▶ [Instructions for the task]: Restate only the tail of the data below, starting at the line that contains "left eye: (130, 408)" and including the last line, word for word.

[Records contained in a dataset]

..........

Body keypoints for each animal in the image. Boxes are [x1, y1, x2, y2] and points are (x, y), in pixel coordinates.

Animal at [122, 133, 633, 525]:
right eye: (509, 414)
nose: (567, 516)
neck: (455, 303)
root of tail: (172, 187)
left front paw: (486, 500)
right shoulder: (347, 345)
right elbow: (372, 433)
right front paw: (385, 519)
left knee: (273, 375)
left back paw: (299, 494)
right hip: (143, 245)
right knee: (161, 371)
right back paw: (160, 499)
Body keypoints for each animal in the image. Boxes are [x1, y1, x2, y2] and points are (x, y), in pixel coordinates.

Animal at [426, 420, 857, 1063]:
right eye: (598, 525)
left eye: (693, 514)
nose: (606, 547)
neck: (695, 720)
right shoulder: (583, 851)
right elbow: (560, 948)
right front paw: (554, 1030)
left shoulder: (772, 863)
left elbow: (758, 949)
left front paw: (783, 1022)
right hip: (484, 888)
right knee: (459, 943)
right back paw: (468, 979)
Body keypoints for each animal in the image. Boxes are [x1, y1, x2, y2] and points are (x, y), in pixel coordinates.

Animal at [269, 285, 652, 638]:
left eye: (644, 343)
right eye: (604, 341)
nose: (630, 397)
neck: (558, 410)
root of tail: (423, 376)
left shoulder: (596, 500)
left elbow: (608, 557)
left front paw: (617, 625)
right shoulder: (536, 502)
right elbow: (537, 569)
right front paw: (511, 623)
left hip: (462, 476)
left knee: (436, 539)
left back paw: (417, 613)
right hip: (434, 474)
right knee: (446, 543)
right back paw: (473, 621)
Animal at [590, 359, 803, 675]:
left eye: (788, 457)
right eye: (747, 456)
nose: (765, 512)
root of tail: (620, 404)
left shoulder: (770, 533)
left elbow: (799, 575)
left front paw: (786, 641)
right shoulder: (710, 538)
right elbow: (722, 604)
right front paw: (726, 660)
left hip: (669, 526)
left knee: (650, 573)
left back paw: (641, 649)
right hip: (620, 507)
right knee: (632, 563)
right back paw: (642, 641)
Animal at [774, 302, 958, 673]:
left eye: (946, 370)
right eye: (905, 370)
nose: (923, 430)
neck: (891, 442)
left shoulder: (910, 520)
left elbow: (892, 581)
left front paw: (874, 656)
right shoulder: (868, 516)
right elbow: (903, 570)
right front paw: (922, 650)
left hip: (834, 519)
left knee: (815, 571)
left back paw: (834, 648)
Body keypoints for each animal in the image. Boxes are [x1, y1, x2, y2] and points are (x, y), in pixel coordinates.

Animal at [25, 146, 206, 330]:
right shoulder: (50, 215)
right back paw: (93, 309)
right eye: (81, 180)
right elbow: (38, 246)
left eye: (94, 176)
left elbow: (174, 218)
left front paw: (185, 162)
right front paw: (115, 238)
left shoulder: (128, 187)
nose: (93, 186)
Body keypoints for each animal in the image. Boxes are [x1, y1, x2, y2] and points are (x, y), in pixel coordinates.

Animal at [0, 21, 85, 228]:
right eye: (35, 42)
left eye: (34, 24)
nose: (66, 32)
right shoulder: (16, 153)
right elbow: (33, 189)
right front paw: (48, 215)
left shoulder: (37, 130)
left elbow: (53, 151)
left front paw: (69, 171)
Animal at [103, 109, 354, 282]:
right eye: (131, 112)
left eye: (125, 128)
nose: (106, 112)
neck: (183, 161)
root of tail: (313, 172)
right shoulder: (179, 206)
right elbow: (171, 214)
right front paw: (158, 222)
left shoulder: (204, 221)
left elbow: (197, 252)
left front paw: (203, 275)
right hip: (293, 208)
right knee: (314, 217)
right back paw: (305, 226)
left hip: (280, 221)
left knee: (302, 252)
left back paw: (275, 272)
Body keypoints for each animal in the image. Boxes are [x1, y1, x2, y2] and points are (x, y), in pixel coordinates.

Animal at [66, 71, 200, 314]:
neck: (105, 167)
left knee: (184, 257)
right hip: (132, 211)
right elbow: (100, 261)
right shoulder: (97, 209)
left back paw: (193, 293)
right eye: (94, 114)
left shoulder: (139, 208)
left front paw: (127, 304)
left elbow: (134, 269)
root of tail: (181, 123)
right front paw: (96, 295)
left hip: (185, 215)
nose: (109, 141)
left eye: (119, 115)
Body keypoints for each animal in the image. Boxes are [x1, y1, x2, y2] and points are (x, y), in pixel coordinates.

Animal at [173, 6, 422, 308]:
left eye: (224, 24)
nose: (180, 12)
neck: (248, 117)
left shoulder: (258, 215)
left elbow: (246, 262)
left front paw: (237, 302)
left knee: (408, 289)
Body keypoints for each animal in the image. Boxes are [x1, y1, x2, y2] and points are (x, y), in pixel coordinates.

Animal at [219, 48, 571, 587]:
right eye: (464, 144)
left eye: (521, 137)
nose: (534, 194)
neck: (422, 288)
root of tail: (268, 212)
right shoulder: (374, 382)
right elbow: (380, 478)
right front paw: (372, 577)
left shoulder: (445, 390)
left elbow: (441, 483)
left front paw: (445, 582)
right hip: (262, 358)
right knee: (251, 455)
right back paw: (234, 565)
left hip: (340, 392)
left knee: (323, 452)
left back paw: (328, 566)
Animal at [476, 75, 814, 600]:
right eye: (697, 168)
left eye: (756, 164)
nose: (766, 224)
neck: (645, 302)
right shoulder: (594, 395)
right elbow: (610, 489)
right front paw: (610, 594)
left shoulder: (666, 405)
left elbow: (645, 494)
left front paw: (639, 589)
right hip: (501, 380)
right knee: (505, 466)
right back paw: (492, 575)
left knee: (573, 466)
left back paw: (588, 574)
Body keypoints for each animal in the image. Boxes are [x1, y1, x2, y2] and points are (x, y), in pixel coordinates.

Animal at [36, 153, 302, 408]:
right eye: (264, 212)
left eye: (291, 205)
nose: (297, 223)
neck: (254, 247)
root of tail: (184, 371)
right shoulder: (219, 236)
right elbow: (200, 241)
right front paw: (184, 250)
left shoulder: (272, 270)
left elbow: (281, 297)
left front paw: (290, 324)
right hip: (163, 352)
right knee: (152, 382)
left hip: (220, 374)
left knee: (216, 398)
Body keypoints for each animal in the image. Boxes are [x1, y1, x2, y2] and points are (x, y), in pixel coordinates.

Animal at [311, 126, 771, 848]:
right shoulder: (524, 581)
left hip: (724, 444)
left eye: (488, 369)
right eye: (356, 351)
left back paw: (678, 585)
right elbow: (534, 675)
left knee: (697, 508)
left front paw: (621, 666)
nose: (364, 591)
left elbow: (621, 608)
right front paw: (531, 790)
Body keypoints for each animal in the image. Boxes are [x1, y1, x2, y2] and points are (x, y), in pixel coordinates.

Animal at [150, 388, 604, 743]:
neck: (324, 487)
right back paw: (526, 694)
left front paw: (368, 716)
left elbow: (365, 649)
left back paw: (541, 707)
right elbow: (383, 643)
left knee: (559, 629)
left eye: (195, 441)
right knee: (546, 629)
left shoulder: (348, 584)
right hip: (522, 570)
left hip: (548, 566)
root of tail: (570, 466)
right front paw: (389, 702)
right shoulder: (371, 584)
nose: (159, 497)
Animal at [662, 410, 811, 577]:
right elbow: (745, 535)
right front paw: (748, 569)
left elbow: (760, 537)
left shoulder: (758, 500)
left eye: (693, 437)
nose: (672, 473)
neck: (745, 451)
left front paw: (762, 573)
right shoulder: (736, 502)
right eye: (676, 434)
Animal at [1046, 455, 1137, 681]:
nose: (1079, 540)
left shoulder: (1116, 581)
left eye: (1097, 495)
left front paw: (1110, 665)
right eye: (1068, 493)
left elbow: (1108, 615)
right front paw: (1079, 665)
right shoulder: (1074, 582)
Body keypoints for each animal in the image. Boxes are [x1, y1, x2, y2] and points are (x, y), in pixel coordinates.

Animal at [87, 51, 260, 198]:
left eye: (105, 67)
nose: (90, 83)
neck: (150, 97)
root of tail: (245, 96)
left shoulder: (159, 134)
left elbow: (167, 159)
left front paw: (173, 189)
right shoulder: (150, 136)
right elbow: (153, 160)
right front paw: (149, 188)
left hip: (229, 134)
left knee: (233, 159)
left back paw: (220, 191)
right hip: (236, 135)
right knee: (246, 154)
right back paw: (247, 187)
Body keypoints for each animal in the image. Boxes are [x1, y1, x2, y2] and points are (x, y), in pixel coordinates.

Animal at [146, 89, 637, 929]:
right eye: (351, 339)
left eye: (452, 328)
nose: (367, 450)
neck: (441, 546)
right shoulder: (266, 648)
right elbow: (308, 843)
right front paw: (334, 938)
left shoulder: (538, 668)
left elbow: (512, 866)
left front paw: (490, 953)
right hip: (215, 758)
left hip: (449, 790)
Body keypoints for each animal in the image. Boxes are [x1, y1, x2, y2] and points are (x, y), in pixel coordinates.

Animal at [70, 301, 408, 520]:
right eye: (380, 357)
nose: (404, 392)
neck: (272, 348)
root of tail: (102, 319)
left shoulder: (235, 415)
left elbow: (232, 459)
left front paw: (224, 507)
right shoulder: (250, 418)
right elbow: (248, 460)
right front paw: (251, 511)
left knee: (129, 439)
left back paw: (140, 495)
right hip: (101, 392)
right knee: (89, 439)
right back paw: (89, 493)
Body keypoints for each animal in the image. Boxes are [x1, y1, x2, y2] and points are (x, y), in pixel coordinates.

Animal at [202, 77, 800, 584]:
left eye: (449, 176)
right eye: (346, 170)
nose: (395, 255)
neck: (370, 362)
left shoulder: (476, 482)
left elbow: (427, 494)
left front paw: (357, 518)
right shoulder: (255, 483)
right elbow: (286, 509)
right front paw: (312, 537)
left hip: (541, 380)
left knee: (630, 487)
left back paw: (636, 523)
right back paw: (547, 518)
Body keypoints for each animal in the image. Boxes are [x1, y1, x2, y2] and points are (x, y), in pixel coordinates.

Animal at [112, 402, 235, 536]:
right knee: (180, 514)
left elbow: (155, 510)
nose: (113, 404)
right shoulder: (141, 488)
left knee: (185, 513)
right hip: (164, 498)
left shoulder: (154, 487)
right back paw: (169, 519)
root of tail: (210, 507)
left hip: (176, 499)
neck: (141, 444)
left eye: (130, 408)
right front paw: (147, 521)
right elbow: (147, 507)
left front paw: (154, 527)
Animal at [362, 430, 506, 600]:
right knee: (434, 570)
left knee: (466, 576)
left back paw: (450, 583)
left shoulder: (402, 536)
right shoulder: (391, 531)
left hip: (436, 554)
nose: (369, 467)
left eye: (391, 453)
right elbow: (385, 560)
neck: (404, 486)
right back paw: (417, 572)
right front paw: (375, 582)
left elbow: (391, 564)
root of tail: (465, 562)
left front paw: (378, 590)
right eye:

..........

▶ [Task response]:
left eye: (130, 408)
right front paw: (147, 521)
right elbow: (147, 507)
left front paw: (154, 527)
Animal at [362, 430, 506, 600]:
right knee: (434, 570)
left knee: (466, 576)
left back paw: (450, 583)
left shoulder: (402, 536)
right shoulder: (391, 531)
left hip: (436, 554)
nose: (369, 467)
left eye: (391, 453)
right elbow: (385, 560)
neck: (404, 486)
right back paw: (417, 572)
right front paw: (375, 582)
left elbow: (391, 564)
root of tail: (465, 562)
left front paw: (378, 590)
right eye:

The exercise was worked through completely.